Far from superheroes, the characters in these six stories experience the deferred dreams of antiheroes. In the title story, a group of young New Yorkers revels in a luxurious new apartment—until it provides a perfect front-row seat to the violent events of 9/11. In "Some Other, Better Otto," a brilliant but mentally ill woman deeply affects her neurotic brother. A divorced woman vacationing in Italy hopes for a romantic night with a charming man in "Like It or Not," but things take a different turn. And in "Window," a woman unwittingly becomes a cradle robber. In each story, characters form, break, and renew connections, all the while trying to maintain their sanity amid life’s precarious circumstances.

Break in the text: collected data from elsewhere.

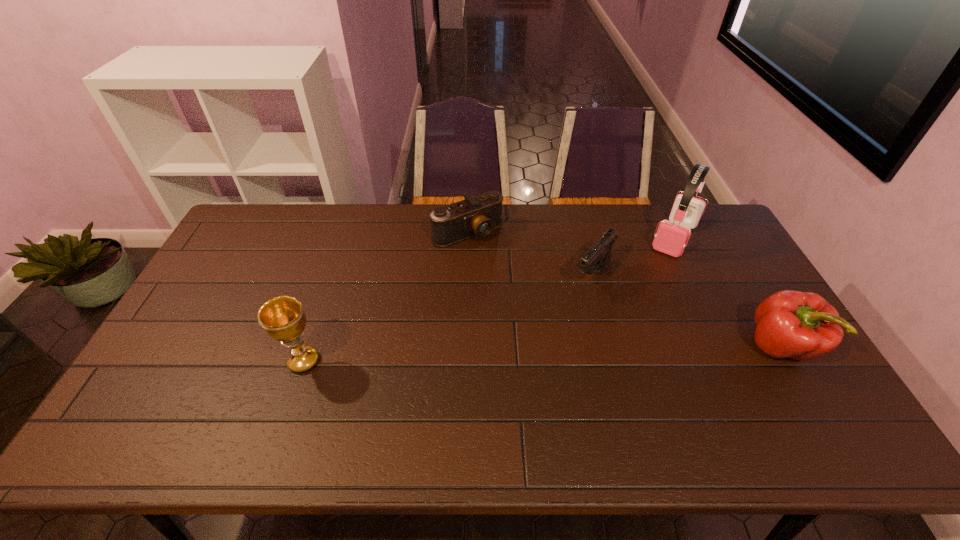
At what (x,y) coordinates should I click in order to perform the action: click on the leftmost object. Please return your answer as a coordinate pair (x, y). Looking at the image, I should click on point(283,318).

Where is `pepper`? pepper is located at coordinates (790, 324).

What are the coordinates of `pistol` in the screenshot? It's located at (597, 259).

The image size is (960, 540). I want to click on the tallest object, so click(x=671, y=238).

At what (x,y) coordinates should I click in order to perform the action: click on the shortest object. Please return your answer as a coordinate pair (x, y). The height and width of the screenshot is (540, 960). Looking at the image, I should click on (478, 216).

Locate an element on the screen. This screenshot has height=540, width=960. camera is located at coordinates (478, 216).

The height and width of the screenshot is (540, 960). Find the location of `vacant region located on the back of the chalice`. vacant region located on the back of the chalice is located at coordinates (325, 295).

Where is `vacant area situated 0.100m on the front of the pepper`? The height and width of the screenshot is (540, 960). vacant area situated 0.100m on the front of the pepper is located at coordinates (818, 410).

At what (x,y) coordinates should I click in order to perform the action: click on vacant space located 0.050m at the barrel of the pistol. Please return your answer as a coordinate pair (x, y). The height and width of the screenshot is (540, 960). Looking at the image, I should click on (573, 303).

Locate an element on the screen. free location located at the barrel of the pistol is located at coordinates (505, 382).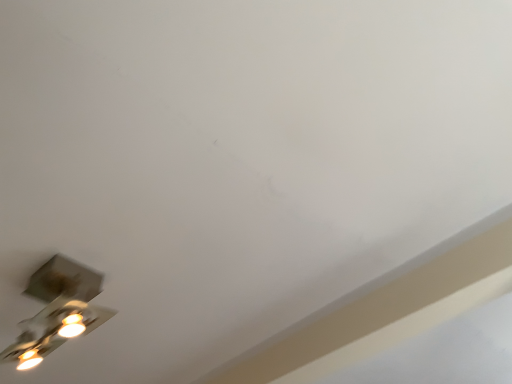
Image resolution: width=512 pixels, height=384 pixels. Describe the element at coordinates (58, 310) in the screenshot. I see `metallic gold ceiling fan at lower left` at that location.

I want to click on metallic gold ceiling fan at lower left, so click(58, 310).

Measure the distance between metallic gold ceiling fan at lower left and camera.

metallic gold ceiling fan at lower left and camera are 3.30 feet apart from each other.

Find the location of a particular element. This screenshot has width=512, height=384. metallic gold ceiling fan at lower left is located at coordinates (58, 310).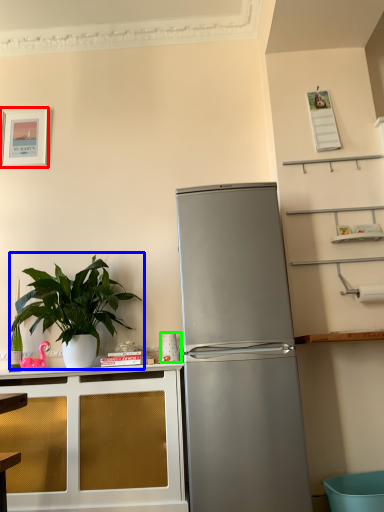
Question: Estimate the real-world distances between objects in this image. Which object is closer to picture frame (highlighted by a red box), houseplant (highlighted by a blue box) or appliance (highlighted by a green box)?

Choices:
 (A) houseplant
 (B) appliance

Answer: (A)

Farrar, Straus and Giroux. 240 pages. $23. ISBN: 0374299412
"‘Window’ calls to mind Joyce Carol Oates’s classic ‘Where Are You Going, Where Have You Been?,’ which set the standard for the perilous seduction story. … Her stories possess all the steely beauty of a knife wrapped in velvet." Gail Caldwell
New York Times
"Using her playwright’s ear for dialogue and a journalistic eye for the askew detail, Ms. Eisenberg gives us … a visceral sense of these characters’ daily routines, the worlds they inhabit and the families they rebel against or allow to define them. … Instead of forcing her characters’ stories into neat, arbitrary, preordained shapes, she allows them to grow organically into oddly shaped, asymmetrical narratives—narratives that possess all the surprising twists and dismaying turns of real life." Michiko Kakutani
"Eisenberg’s seventh collection of stories … confirms her talent for fiction that, like Chekhov’s, insinuates you right into the characters’ gnarled hearts, by methods so subtle and slippery that you’re not sure where you are or how you got there. … [I]t’s the clash between the kids’ and the grown-ups’ sensibilities—cynicism and hope, world-weariness and naiveté—that gives this collection its bite and ballast." Lisa Zeidner
Christian Science Monitor
"There is one clunker in the bunch: ‘Like It or Not,’ the only story to abandon an American setting. … ‘Like It or Not’ aside, in just a handful of tales Eisenberg offers enough insight and intelligent observation to amply justify her reputation as the American Alice Munro." Yvonne Zipp
Los Angeles Times
"Eisenberg, with her wide embrace of metaphor and keen sense of the eternal—the endlessly renewing cycle of human puttering—understands that behind every unexceptional face are notions and visions no one else has ever known. … Still, even her less successful stories have enough specific, emotional language to settle eerily in the mind." Judith Lewis
Milwaukee Jrnl Sentinel
"[W]hen Eisenberg veers away from the secret flashes and mysterious motivations that the short story captures so delicately and moves toward the socio-political generality of the novel, she lapses into generalities. … She succeeds much more often than she fails because she brilliantly exploits what the form does best." Charles E. May
Critics call Deborah Eisenberg a master of the short story, and Twilight, her seventh collection, reaffirms that reputation. With insight and intelligence, Eisenberg delves deep inside the daily lives of "outsiders" wandering through life. All stories didn’t touch all critics equally; some described the title story as one of the best pieces of fiction to capture the dislocation of 9/11, while others called it hackneyed. Other tales struck critics as either too political or unbelievable. Only "Some Other, Better Otto" met with universal acclaim. But in each story Eisenberg creates "stunning inner monologues" (Los Angeles Times) that reveal the disjunction between perception and reality—perhaps life’s greatest truth.